In a decision of Chairman Grace Pulido-Tan and Commissioner Heidi Mendoza, the en banc of the Audit agency did not extinguish the liability of Evelyn Yap, assistant cashier, and Perry Dequita, bank manager, in the loss of P32.7 million.
Records show that it was Verlina Silo, acting bank officer and cashier, who had the custody of the P988.11 million back in 1996 to 2000.
Silo was able to access the cash when she was appointed with two positions as currency operations officer and assistant cashier.
She started by taking one wrapper of P1,000 notes a day from her cash accountabilities kept inside the cash vault which she placed inside a green metal box.
She would carry the cash box outside the vault without anyone noticing and transfer the P1,000 wrapper into her bag. Then, she would replace the P1,000 bills with P100 notes by exchanging some of the P1,000 with any of the tellers until she was able to turn the 37 wrappers of P1,000 bills.
She was able to take out about five wrappers of P1,000 a week or P20 million a month. Silo eventually owned up to her mistakes.
COA said that if wrapper, bundle or box counting has been the practice adopted by the branch, the money should not be counted by box, rather by wrapper.

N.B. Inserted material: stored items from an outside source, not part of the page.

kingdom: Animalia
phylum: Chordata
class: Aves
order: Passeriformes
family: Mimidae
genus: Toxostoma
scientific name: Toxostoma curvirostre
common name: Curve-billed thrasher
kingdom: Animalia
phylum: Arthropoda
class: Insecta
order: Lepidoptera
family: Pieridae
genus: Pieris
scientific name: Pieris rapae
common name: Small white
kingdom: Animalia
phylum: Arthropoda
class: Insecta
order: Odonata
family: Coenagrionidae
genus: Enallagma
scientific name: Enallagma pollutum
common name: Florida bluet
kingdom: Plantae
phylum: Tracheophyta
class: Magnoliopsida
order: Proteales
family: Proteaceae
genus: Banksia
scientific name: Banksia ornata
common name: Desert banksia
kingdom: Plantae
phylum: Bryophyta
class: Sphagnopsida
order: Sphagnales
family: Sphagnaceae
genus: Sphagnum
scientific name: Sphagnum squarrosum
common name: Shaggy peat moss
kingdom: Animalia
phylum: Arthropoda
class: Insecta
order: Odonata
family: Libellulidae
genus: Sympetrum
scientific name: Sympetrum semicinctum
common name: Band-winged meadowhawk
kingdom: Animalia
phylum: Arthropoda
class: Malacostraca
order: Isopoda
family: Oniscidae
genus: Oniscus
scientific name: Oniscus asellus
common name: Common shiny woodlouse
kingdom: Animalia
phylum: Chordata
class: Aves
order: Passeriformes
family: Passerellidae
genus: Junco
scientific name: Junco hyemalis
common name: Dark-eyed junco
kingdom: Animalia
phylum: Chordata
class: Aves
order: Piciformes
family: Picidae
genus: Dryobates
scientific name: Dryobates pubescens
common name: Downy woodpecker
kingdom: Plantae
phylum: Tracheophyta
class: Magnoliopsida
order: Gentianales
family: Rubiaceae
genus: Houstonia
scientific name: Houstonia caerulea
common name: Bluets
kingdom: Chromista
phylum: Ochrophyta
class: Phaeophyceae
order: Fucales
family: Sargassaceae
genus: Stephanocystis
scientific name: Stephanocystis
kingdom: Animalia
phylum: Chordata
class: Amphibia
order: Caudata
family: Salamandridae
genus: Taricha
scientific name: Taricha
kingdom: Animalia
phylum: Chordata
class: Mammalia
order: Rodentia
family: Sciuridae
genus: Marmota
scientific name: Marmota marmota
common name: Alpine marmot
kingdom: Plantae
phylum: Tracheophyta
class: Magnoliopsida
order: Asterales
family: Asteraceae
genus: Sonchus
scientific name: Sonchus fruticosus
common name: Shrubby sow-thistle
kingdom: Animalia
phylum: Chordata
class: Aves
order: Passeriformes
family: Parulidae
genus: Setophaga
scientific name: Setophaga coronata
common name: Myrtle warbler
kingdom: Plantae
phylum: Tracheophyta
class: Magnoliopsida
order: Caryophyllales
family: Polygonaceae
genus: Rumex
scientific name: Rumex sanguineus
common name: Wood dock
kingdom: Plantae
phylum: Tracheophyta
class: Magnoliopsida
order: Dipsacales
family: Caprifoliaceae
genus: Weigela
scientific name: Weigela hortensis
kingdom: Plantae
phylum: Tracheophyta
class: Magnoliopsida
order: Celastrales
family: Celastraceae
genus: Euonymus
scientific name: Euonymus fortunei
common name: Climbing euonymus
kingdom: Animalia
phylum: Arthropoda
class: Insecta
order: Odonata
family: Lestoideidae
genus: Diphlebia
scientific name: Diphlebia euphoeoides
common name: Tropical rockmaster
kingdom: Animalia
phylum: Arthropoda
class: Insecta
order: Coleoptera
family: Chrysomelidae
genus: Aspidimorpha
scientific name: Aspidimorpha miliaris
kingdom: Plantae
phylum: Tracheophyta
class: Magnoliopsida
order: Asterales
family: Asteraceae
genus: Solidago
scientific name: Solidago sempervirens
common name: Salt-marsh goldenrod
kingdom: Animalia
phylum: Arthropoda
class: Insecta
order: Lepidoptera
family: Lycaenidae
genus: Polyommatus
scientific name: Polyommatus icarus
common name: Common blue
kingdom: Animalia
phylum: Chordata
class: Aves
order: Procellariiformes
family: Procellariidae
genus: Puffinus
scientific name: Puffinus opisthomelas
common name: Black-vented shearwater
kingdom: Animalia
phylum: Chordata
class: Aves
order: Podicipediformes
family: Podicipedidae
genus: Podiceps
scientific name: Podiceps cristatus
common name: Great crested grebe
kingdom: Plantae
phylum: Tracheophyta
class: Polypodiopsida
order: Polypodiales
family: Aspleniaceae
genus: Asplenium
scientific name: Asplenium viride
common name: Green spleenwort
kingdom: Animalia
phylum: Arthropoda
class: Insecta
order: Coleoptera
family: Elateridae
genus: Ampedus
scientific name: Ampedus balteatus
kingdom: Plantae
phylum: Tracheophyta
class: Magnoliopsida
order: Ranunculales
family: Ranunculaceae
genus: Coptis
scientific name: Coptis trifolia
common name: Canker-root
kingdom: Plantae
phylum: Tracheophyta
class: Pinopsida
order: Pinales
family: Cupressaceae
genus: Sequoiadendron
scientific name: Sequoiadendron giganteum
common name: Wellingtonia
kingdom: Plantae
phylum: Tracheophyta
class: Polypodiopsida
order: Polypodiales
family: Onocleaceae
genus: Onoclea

“But even this manner of counting was never carried out in the branch,” the decision read.
The Audit agency said that to protect cash from being misappropriated inside banks, two systems should be in place: a dual joint custody and dual control internal control.
The former being transactions should be done under the presence of another person; the latter should involve another set of eyes verifying the work of a previous one.
“The [two systems] have not been strictly observed during the four-year period when Silo acted as currency operations officer and assistant cashier. This only showed how lenient the bank [was] in implementing internal control measures,” the decision highlighted.
The en banc arrived in its decision when Pedro Tordilla Jr., managing director of BSP Regional Monetary Affairs Sub-sector, clarified if the accounts receivable of Yap should be extinguished.
Ruling on the matter, Tan and Mendoza said that Yap and Dequita did not practice utmost diligence to shield the cash from being misappropriated.
The Audit agency said that the shortage was not discovered during the counting turnover in June 2005 “precisely because there was no thorough counting that was made on that day.”
Even so, “there is no bank regulation that requires turnover of cash accountability to be done in just one day” and that a request to conduct a thorough counting was never made, the decision noted.
For their failure to carry out the “highest degree of care” to protect their accountabilities, the Commission denied the extinguishment of Yap and Dequita on the malversed cash.
Other branch managers who assigned Silo with the two positions are also asked to be “jointly and solidly liable.”
Apart from the ruling on Yap and Dequita, the Commission also ordered the regional director in Cotabato City to place Silo’s assets under constructive restraining order for her properties to be untouched to evade disposal.